Pour décider cette question, il ne faut qu’un appareil fort simple. Il suffit d’avoir une aiguille aimantée, suspendue à un fil de soie très-fin. On détourne un peu l’aiguille de son méridien magnétique, et on la laisse osciller ; plus les oscillations sont rapides, plus la force magnétique est considérable. C’est Borda qui a imaginé cette excellente méthode, et M. Coulomb a donné le moyen d’évaluer la force d’après le nombre des oscillations. Saussure a employé cet appareil dans son voyage sur le col du Géant. Nous en avons emporté un semblable dans notre aérostat. L’aiguille dont nous nous sommes servis avait été construite avec beaucoup de soin par l’excellent artiste Fortin ; et M. Coulomb avait bien voulu l’aimanter lui-même par la méthode d’Œpinus. Nous avons essayé, à plusieurs reprises, sa force magnétique, lorsque nous étions encore à terre. Elle faisait vingt oscillations en cent quarante et une secondes de la division sexagésimale ; et comme nous avons obtenu ce même résultat un grand nombre de fois, à des jours différents, sans trouver un écart d’une demi-seconde, on peut le regarder comme très-exact. Nous nous servions, pour observer, de deux excellentes montres à secondes qui nous avaient été prêtées par M. Lépine, habile horloger.

Outre cet appareil nous avons emporté une boussole ordinaire de déclinaison et deux boussoles d’inclinaison : la première pour observer la direction du méridien magnétique ; la seconde pour connaître les variations d’inclinaison. Ces appareils, beaucoup moins sensibles que le premier, étaient seulement destinés à nous indiquer des différences, s’il en était survenu qui fussent très-considérables. Afin de n’avoir que des résultats comparables, nous avions placé tous ces instruments dans la nacelle, lorsque nous avons observé, à terre, les oscillations de la première aiguille. Du reste, il n’entrait pas un morceau de fer dans la construction de notre nacelle, ni dans celle de notre aérostat. Les seuls objets de cette matière que nous emportâmes (un couteau, des ciseaux, deux canifs) furent descendus dans un panier au-dessous de la nacelle, à 8 ou 10 mètres de distance (vingt-cinq ou trente pieds), en sorte que leur influence ne pouvait être sensible en aucune manière.
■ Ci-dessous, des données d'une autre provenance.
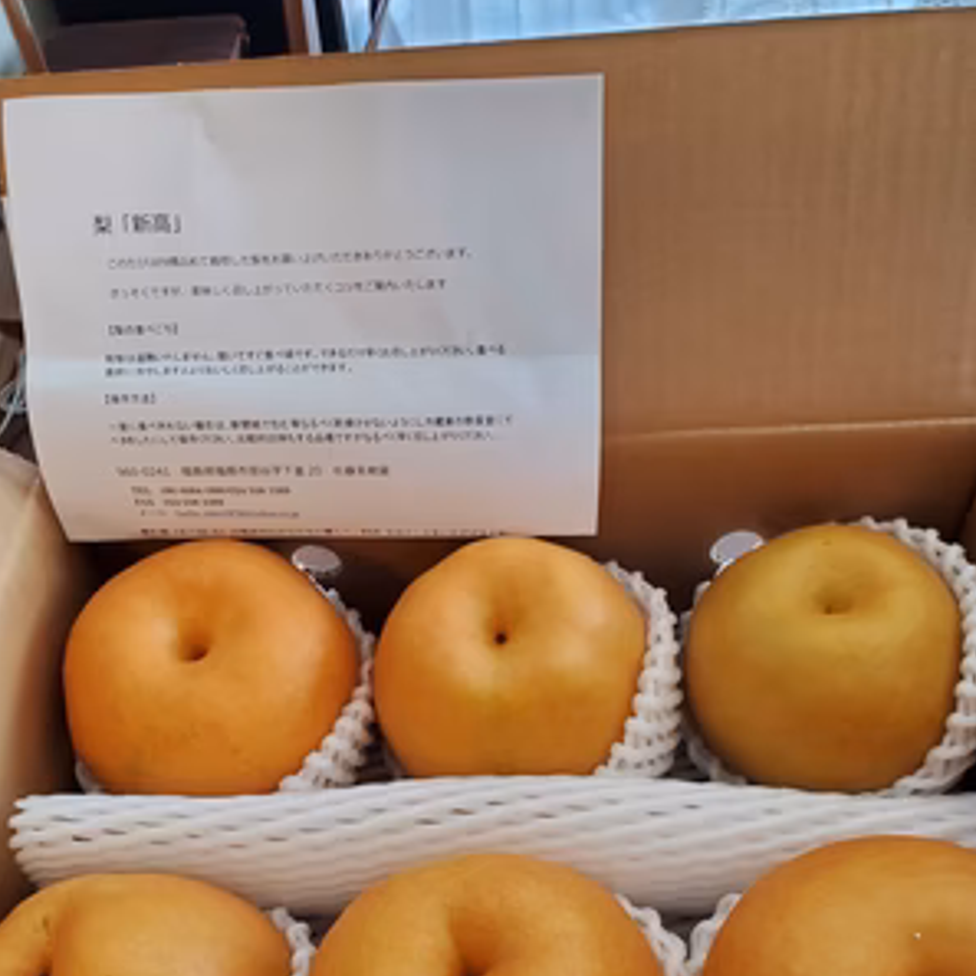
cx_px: 486
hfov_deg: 52.5
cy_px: 644
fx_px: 989
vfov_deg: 51.6
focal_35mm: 31
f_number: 2.4
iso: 320
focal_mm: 4.3
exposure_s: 1/100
Outre cet objet principal, dans ce premier voyage, nous nous proposions aussi d’observer l’électricité de l’air, ou plutôt la différence d’électricité des différentes couches atmosphériques. Pour cela, nous avions emporté des fils métalliques de diverses longueurs, depuis 20 jusqu’à 100 mètres (60 à 300 pieds). En suspendant ces fils à côté de notre nacelle, à l’extrémité d’une tige de verre, ils devaient nous mettre en communication avec les couches inférieures et nous permettre de puiser leur électricité. Quant à la nature de cette électricité, nous avions, pour la déterminer, un petit électrophore, chargé très-faiblement, et dont la résine avait été frottée à terre avant le départ.

Nous avions aussi projeté de rapporter de l’air puisé à une grande hauteur. Nous avions pour cela un ballon de verre fermé, dans lequel on avait fait exactement le vide, en sorte qu’il suffisait de l’ouvrir pour le remplir d’air. On devine aisément que nous nous étions munis de baromètres, de thermomètres, d’électromètres et d’hygromètres. Nous avions avec nous des disques de métal pour répéter les expériences de Volta, ou l’électricité développée par le simple contact. Enfin, nous avions emporté divers animaux, comme des grenouilles, des oiseaux et des insectes.